Much love and best wishes,
Emily, Meegan, and Sarah

Wednesday, December 22, 2010

Istanbul Day 2


So it’s day #2 in Istanbul, and another great series of adventures.

Today Sarah and I, along with our hostel roommate Emily, got up early to go to the Blue Mosque first thing.  The sign we read last night said: “Ladies must wear long skirt and cover head”, but we were surprised by the number of women who did not cover their heads (we did, and the majority did, but not all) and we certainly were not all wearing skirts.  We arrived at the mosque, took our shoes off, and entered, and my reaction was to jerk to a stop right inside the entrance, holding my shoes, and say, “whoah”.  It’s really fantastically amazing on the inside, with huge domes, all colorfully painted, stained glass windows that let in a lot of light, and lights hanging down.
The carpet is really nice on your feet, and we sat down at the base of a column for a while to admire and rest.
Sarah taught us to recognize some of the Arabic script from the Quran that was written on the walls and explained how the musical notes you’re supposed to sing while reading the Quran are actually written in the script.  I talked to Emily and Sarah for a brief while about some of the architectural elements I had learned about in my class this semester – the huge minbar at the front to the side of the mihrab (both are places where the imam sits/stands to conduct prayer, but the minbar is raised on a high platform so that his voice can reach the far corners of the mosque and the faithful can see him), the dikkas (platforms spaced out through the mosque where some other guys pray, imitating the imam’s movements, so that those who can’t see the imam from where they are can see what they’re supposed to be doing), and the maqsura (the enclosure reserved for the sultan, very close to the mihrab or the minbar and closed off with lattices so that the sultan could pray on Fridays with the rest of his subjects without the rest of the faithful being aware of his presence).  It was really quite amazing.

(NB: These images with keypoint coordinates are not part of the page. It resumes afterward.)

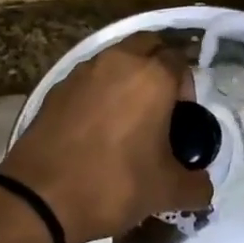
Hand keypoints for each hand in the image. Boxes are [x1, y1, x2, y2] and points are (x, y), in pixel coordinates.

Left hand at [0, 35, 213, 242]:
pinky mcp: (56, 88)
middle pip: (147, 46)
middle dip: (158, 68)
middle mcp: (118, 62)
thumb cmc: (114, 184)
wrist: (40, 196)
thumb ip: (195, 185)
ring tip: (128, 118)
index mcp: (152, 76)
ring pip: (115, 59)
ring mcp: (82, 72)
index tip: (182, 120)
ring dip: (127, 77)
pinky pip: (89, 79)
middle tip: (159, 108)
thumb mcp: (166, 192)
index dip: (186, 88)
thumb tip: (202, 187)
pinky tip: (96, 128)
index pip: (180, 61)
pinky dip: (99, 92)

We then went for a walk through the Grand Bazaar – it looked more like a shopping mall than a Middle Eastern bazaar – and through the Spice Bazaar – which was much more exciting, a bit smaller, a little more disorganized, and we enjoyed it because it had everything to do with food:
 Since we’ve been in Istanbul, shopkeepers all over the city have tried to lure us in with every imaginable catch phrase, usually saying: “Yes please?”  (To which we naturally respond “No, thank you”…  Once yesterday when this exact exchange occurred the man commented immediately afterwards, completely non-sequitur, “You all wear glasses” – why, thank you, storekeeper man, I wasn’t aware of that!)  Today in the bazaars we heard some new tries: “Hello, can I help you spend your money?”  (I liked that one – at least it was completely honest); “It’s my birthday – buy some Turkish delight!”; and “Hello, beautiful ladies!” (which we chose to ignore completely).  Between the bazaars - in the REAL market - we stopped to eat lunch at a kebab place, where I had the most delicious chicken kebab ever.

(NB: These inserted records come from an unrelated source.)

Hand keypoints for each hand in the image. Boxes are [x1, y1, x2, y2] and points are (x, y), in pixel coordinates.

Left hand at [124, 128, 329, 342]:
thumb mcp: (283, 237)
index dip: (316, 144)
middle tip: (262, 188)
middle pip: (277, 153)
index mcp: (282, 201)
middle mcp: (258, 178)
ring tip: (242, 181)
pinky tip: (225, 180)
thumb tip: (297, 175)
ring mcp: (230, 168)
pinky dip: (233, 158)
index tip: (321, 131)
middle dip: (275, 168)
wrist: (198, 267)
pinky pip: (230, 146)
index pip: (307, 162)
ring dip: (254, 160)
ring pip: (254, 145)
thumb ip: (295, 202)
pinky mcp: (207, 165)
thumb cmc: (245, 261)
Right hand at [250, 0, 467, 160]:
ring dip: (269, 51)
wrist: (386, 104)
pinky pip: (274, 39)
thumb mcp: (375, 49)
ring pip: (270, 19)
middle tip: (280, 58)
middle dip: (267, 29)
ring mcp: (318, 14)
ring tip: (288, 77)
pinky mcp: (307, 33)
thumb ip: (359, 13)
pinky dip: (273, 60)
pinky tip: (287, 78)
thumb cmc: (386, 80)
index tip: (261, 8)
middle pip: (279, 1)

After our bazaar adventure, we took a ferry across the Bosphorus to the Asian side of Istanbul, where it was much quieter and much less touristy.  We bummed around a bit, found a nice park to sit in, found our way back to the coast and watched the sun set over the skyline of mosques from the rocks.
 We made our way back in another ferry and admired the city night lights all around us.  Upon docking we ate a delicious fresh fish sandwich on a bench covered in cardboard under a pedestrian bridge – the perfect setting for a street scene in My Fair Lady, according to Sarah – from the guys who fish all in a row all along one of the bridges across the Golden Horn (I would be surprised if their lines don’t constantly get tangled up…):
Istanbul is great.  Tomorrow (today, by the time I post this) we have a hammam (public bath) trip planned, along with the Galata Tower and wandering around the area that we’re staying in!